On Monday, pro-lifers won the Senate vote to defund Planned Parenthood, but lost anyway. Anyone else see a problem here?
The bill got fifty-three votes. A majority. Odds are, your civics class taught that’s how bills pass. Heck, the federal government still teaches kids that’s how it works.
How it actually works, however, is much more convoluted. Technically, a simple majority still passes legislation, but in practice that doesn’t matter anymore because under current Senate rules, the vote can be staved off with indefinite debate (filibuster) unless sixty votes are cast to end the debate (cloture).
It’s a setup brought to you by a torturous history of conflicting interests and shifting political winds (seriously, I have a degree in this stuff and my eyes still glazed over), and consequently, pro- and anti-filibuster sentiment doesn’t fall neatly along the Left-Right divide.
The defense (aside from “I wanna keep it because my party happens to be the beneficiary right now,” of course) is that it allows the minority to keep the majority from passing anything too extreme, theoretically forcing lawmakers to seek consensus in drafting legislation.
It’s a lovely thought…if you ignore basically everything we know about modern-day politics. One party’s vision of how the world should work is so ideologically radical that it simply isn’t open to incorporating opponents’ ideas in any meaningful way, and the other is so philosophically craven and aimless that its idea of consensus has more to do with political expediency than effect on the country.
Earlier this year, conservative commentators Charles Krauthammer and Hugh Hewitt called on Senate Republicans to end the filibuster so we might actually see some results from their new majority. The former argued that the “filibuster has grown in use and power over the decades to the point of dysfunction. Everything needed 60 votes. This is relatively new and nowhere to be found in the Constitution.” The latter warned that Republicans “need to tell their story through action, not speeches, and they need to start now.” And both pointed out that the Democrats are likely to kill off the filibuster during their next majority anyway, so the GOP might as well reap the benefits of cloture-free governing while they can.
Yes, the sixty-vote threshold can prevent pro-abortion majorities from passing horrible legislation like the EACH Woman Act, but it’s also keeping pro-life majorities from defunding Planned Parenthood and banning abortions at twenty weeks.
And consider: we’ve all been frustrated by the prospect of having to wait years and years until Supreme Court Justices eventually resign, then a pro-life president eventually replaces them, then a future legal dispute eventually reaches SCOTUS again, then the new majority votes to overturn Roe v. Wade, then we can finally vote to directly end abortion-on-demand.
But what if I told you Roe v. Wade could be overturned, and all abortions voted on, as early as January 20, 2017? A bill like the Life at Conception Act could do it. A pro-life president may well win election next year. Congress’s pro-life majority could hold or expand. But do you really want to risk the fates of millions of preborn babies on the likelihood of the next Senate having sixty strong pro-lifers?

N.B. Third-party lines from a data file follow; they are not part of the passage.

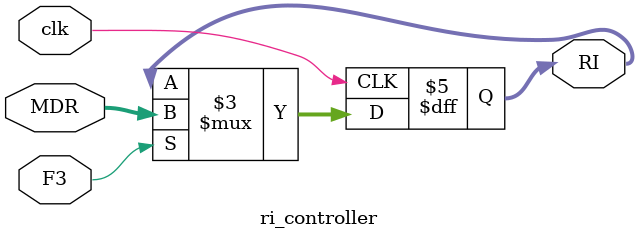
<source format=v>
`timescale 1ns / 1ps
module ri_controller (
    input wire clk,            // Clock signal
    input wire F3,             // Control signal to load MDR into RI
    input wire [15:0] MDR,     // 16-bit data input
    output reg [15:0] RI       // 16-bit register output
);

    // Initialize RI to 0
    initial begin
        RI = 16'b0;
    end

    // On positive clock edge, load MDR into RI only if F3 is asserted
    always @(posedge clk) begin
        if (F3) begin
            RI <= MDR;
        end
    end

endmodule


</source>
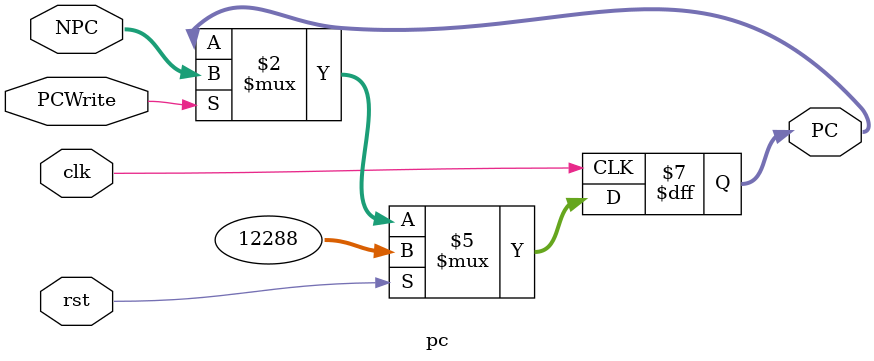
<source format=v>
module pc(clk, rst, PCWrite, NPC, PC);
    input clk, rst;
    input PCWrite;

    input [31:0] NPC;
    output reg [31:0] PC;

    always @ (negedge clk)
    begin
        if(rst)
            PC <= 32'h0000_3000;
        else if(PCWrite)
            PC <= NPC;
    end

    // initial
    //     begin
    //       $display("cp");
    //     end
endmodule //pc
</source>
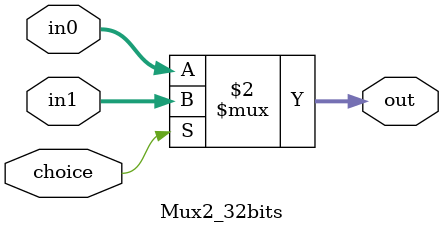
<source format=v>
`timescale 1ns / 1ps


module Mux2_32bits(
    input choice,
    input [31:0] in0,
    input [31:0] in1,
    output [31:0] out
    );
    
    assign out = (choice==0) ? in0 : in1;
    
endmodule

</source>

Ultimately, we live in a system where the majority, while not without limits, rules. We’re all used to hearing the phrase “elections have consequences” used as an excuse for the losing side to capitulate (see: judicial nominees), but here it should be a clarion call for the winning side to act. In November, the American people voted to move away from pro-abortion extremism.
A supposedly pro-life Senate shouldn’t let meaningless, extra-constitutional rules get in the way of keeping their promise to the electorate.